◆ **RECORDS FOR THIS TASK**:

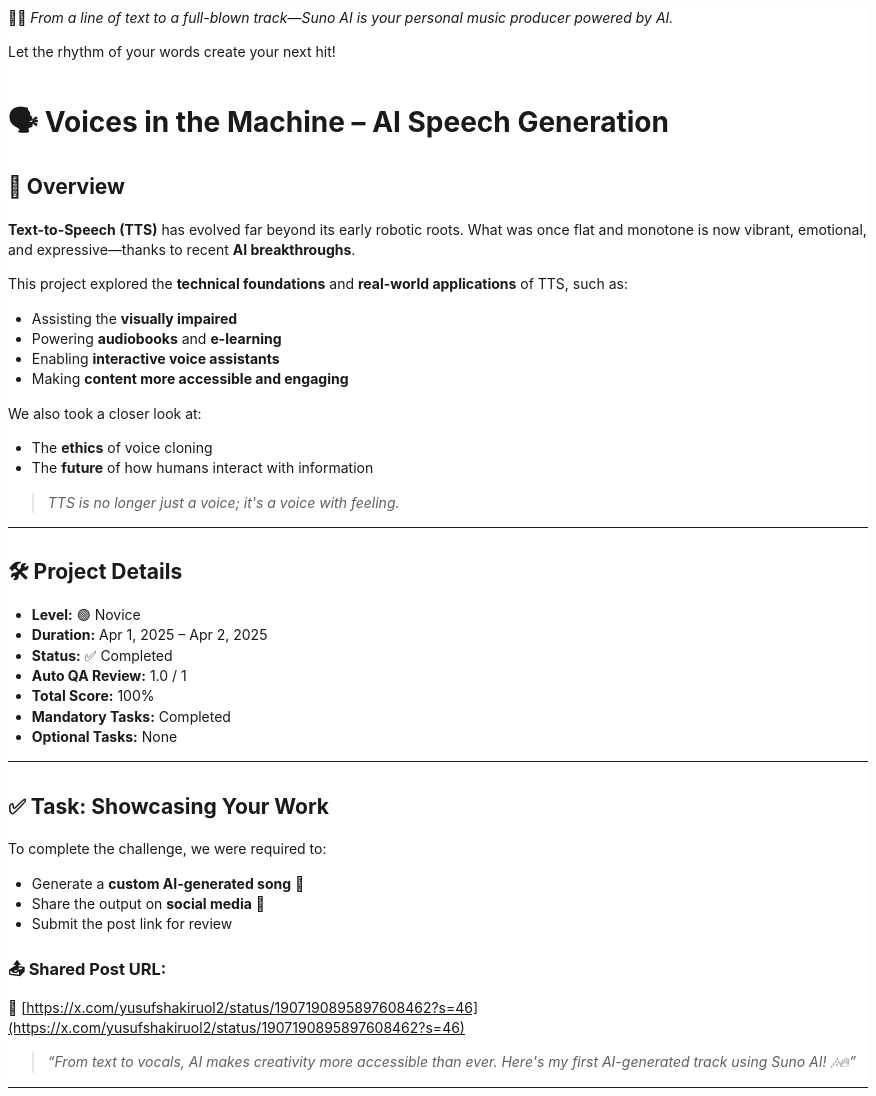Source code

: 🧑‍🎧 _From a line of text to a full-blown track—Suno AI is your personal music producer powered by AI._

Let the rhythm of your words create your next hit!



# 🗣️ Voices in the Machine – AI Speech Generation

## 🧠 Overview

**Text-to-Speech (TTS)** has evolved far beyond its early robotic roots. What was once flat and monotone is now vibrant, emotional, and expressive—thanks to recent **AI breakthroughs**.

This project explored the **technical foundations** and **real-world applications** of TTS, such as:
- Assisting the **visually impaired**
- Powering **audiobooks** and **e-learning**
- Enabling **interactive voice assistants**
- Making **content more accessible and engaging**

We also took a closer look at:
- The **ethics** of voice cloning
- The **future** of how humans interact with information

> _TTS is no longer just a voice; it's a voice with feeling._

---

## 🛠️ Project Details

- **Level:** 🟢 Novice  
- **Duration:** Apr 1, 2025 – Apr 2, 2025  
- **Status:** ✅ Completed  
- **Auto QA Review:** 1.0 / 1  
- **Total Score:** 100%  
- **Mandatory Tasks:** Completed  
- **Optional Tasks:** None  

---

## ✅ Task: Showcasing Your Work

To complete the challenge, we were required to:
- Generate a **custom AI-generated song** 🎵
- Share the output on **social media** 📢
- Submit the post link for review

### 📤 Shared Post URL:
🔗 [https://x.com/yusufshakiruol2/status/1907190895897608462?s=46](https://x.com/yusufshakiruol2/status/1907190895897608462?s=46)

> _“From text to vocals, AI makes creativity more accessible than ever. Here's my first AI-generated track using Suno AI! 🎶🔥”_

---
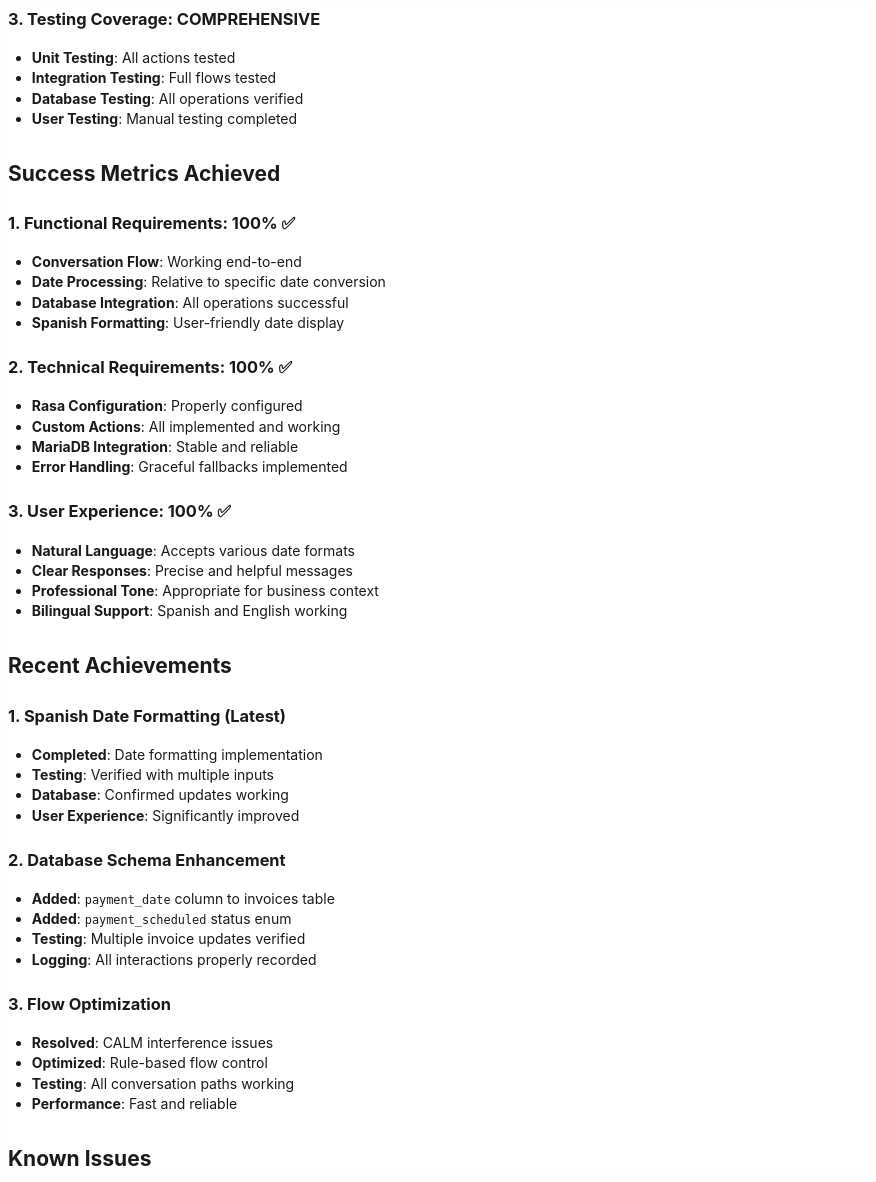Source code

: ### 3. Testing Coverage: COMPREHENSIVE
- **Unit Testing**: All actions tested
- **Integration Testing**: Full flows tested
- **Database Testing**: All operations verified
- **User Testing**: Manual testing completed

## Success Metrics Achieved

### 1. Functional Requirements: 100% ✅
- **Conversation Flow**: Working end-to-end
- **Date Processing**: Relative to specific date conversion
- **Database Integration**: All operations successful
- **Spanish Formatting**: User-friendly date display

### 2. Technical Requirements: 100% ✅
- **Rasa Configuration**: Properly configured
- **Custom Actions**: All implemented and working
- **MariaDB Integration**: Stable and reliable
- **Error Handling**: Graceful fallbacks implemented

### 3. User Experience: 100% ✅
- **Natural Language**: Accepts various date formats
- **Clear Responses**: Precise and helpful messages
- **Professional Tone**: Appropriate for business context
- **Bilingual Support**: Spanish and English working

## Recent Achievements

### 1. Spanish Date Formatting (Latest)
- **Completed**: Date formatting implementation
- **Testing**: Verified with multiple inputs
- **Database**: Confirmed updates working
- **User Experience**: Significantly improved

### 2. Database Schema Enhancement
- **Added**: `payment_date` column to invoices table
- **Added**: `payment_scheduled` status enum
- **Testing**: Multiple invoice updates verified
- **Logging**: All interactions properly recorded

### 3. Flow Optimization
- **Resolved**: CALM interference issues
- **Optimized**: Rule-based flow control
- **Testing**: All conversation paths working
- **Performance**: Fast and reliable

## Known Issues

◆ **THE PROBLEM**:
List every line of the material above that contains the string "tested", matching case exactly.

◆ **YOUR RESPONSE**:
- **Unit Testing**: All actions tested
- **Integration Testing**: Full flows tested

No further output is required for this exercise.